> [To-do item]: Any picture among the records should be left out, please; retype the rest exactly.

*** Opening Information ***

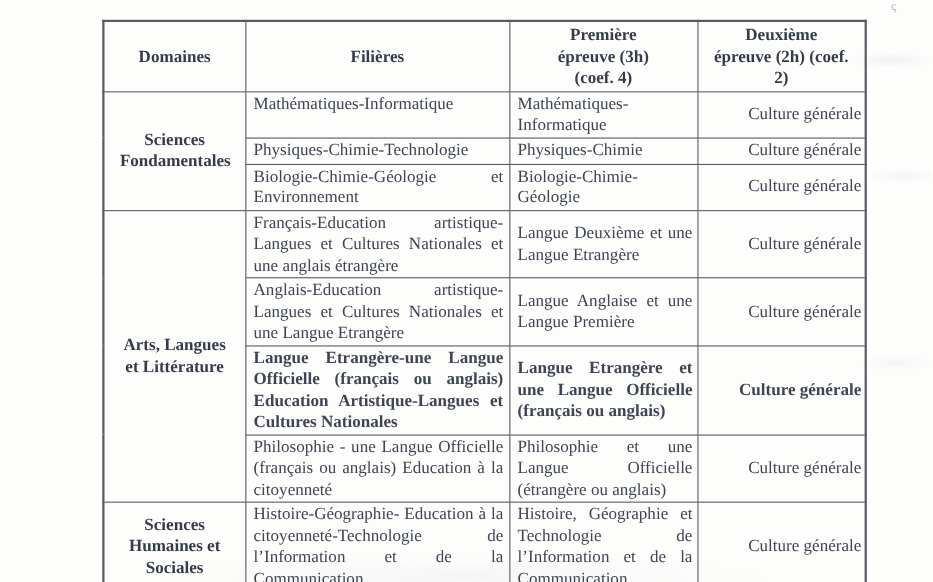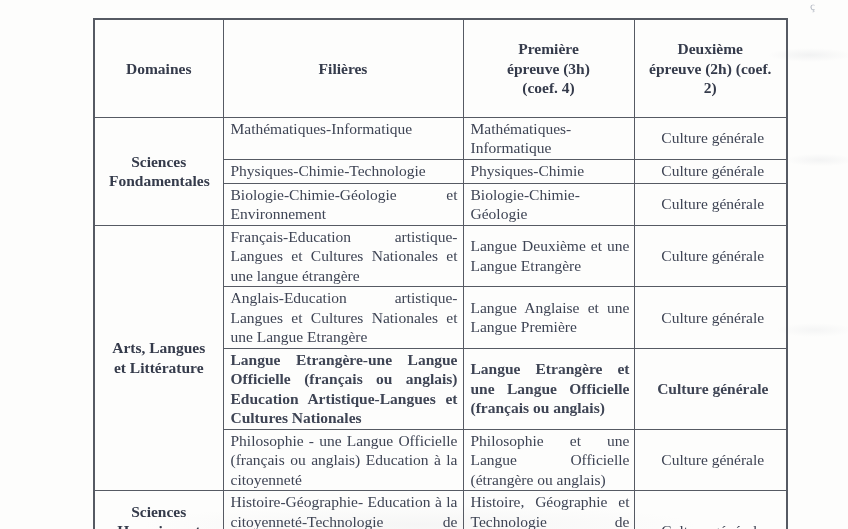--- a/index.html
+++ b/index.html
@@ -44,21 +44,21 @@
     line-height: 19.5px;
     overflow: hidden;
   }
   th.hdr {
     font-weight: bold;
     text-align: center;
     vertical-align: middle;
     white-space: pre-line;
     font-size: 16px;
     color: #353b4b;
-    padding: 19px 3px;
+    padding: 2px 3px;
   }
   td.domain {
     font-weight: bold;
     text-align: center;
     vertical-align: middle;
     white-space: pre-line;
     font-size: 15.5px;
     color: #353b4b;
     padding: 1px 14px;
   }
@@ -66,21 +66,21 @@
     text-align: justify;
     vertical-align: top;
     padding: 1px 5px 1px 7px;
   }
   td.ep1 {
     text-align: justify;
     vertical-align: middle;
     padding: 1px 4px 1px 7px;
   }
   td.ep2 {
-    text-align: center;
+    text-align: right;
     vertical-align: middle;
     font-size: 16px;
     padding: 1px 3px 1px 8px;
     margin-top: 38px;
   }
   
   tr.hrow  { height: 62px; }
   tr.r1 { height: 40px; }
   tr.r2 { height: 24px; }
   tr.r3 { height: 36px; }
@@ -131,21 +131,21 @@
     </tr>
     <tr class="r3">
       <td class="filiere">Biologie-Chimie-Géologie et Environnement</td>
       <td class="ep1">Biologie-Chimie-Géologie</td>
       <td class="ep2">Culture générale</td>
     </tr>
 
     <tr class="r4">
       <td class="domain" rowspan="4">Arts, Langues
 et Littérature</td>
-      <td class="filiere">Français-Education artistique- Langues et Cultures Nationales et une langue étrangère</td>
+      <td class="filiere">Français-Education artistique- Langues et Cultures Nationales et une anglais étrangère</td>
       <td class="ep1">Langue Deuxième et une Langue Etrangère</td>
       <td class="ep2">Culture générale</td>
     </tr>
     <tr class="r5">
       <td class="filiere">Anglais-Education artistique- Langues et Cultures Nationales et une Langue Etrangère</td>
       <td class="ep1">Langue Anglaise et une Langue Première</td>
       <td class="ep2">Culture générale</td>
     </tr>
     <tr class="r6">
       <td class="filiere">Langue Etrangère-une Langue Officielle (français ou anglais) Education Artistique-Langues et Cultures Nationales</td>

*** Closing Information ***

> [Response below]:
--- a/index.html
+++ b/index.html
@@ -44,21 +44,21 @@
     line-height: 19.5px;
     overflow: hidden;
   }
   th.hdr {
     font-weight: bold;
     text-align: center;
     vertical-align: middle;
     white-space: pre-line;
     font-size: 16px;
     color: #353b4b;
-    padding: 19px 3px;
+    padding: 2px 3px;
   }
   td.domain {
     font-weight: bold;
     text-align: center;
     vertical-align: middle;
     white-space: pre-line;
     font-size: 15.5px;
     color: #353b4b;
     padding: 1px 14px;
   }
@@ -66,21 +66,21 @@
     text-align: justify;
     vertical-align: top;
     padding: 1px 5px 1px 7px;
   }
   td.ep1 {
     text-align: justify;
     vertical-align: middle;
     padding: 1px 4px 1px 7px;
   }
   td.ep2 {
-    text-align: center;
+    text-align: right;
     vertical-align: middle;
     font-size: 16px;
     padding: 1px 3px 1px 8px;
     margin-top: 38px;
   }
   
   tr.hrow  { height: 62px; }
   tr.r1 { height: 40px; }
   tr.r2 { height: 24px; }
   tr.r3 { height: 36px; }
@@ -131,21 +131,21 @@
     </tr>
     <tr class="r3">
       <td class="filiere">Biologie-Chimie-Géologie et Environnement</td>
       <td class="ep1">Biologie-Chimie-Géologie</td>
       <td class="ep2">Culture générale</td>
     </tr>
 
     <tr class="r4">
       <td class="domain" rowspan="4">Arts, Langues
 et Littérature</td>
-      <td class="filiere">Français-Education artistique- Langues et Cultures Nationales et une langue étrangère</td>
+      <td class="filiere">Français-Education artistique- Langues et Cultures Nationales et une anglais étrangère</td>
       <td class="ep1">Langue Deuxième et une Langue Etrangère</td>
       <td class="ep2">Culture générale</td>
     </tr>
     <tr class="r5">
       <td class="filiere">Anglais-Education artistique- Langues et Cultures Nationales et une Langue Etrangère</td>
       <td class="ep1">Langue Anglaise et une Langue Première</td>
       <td class="ep2">Culture générale</td>
     </tr>
     <tr class="r6">
       <td class="filiere">Langue Etrangère-une Langue Officielle (français ou anglais) Education Artistique-Langues et Cultures Nationales</td>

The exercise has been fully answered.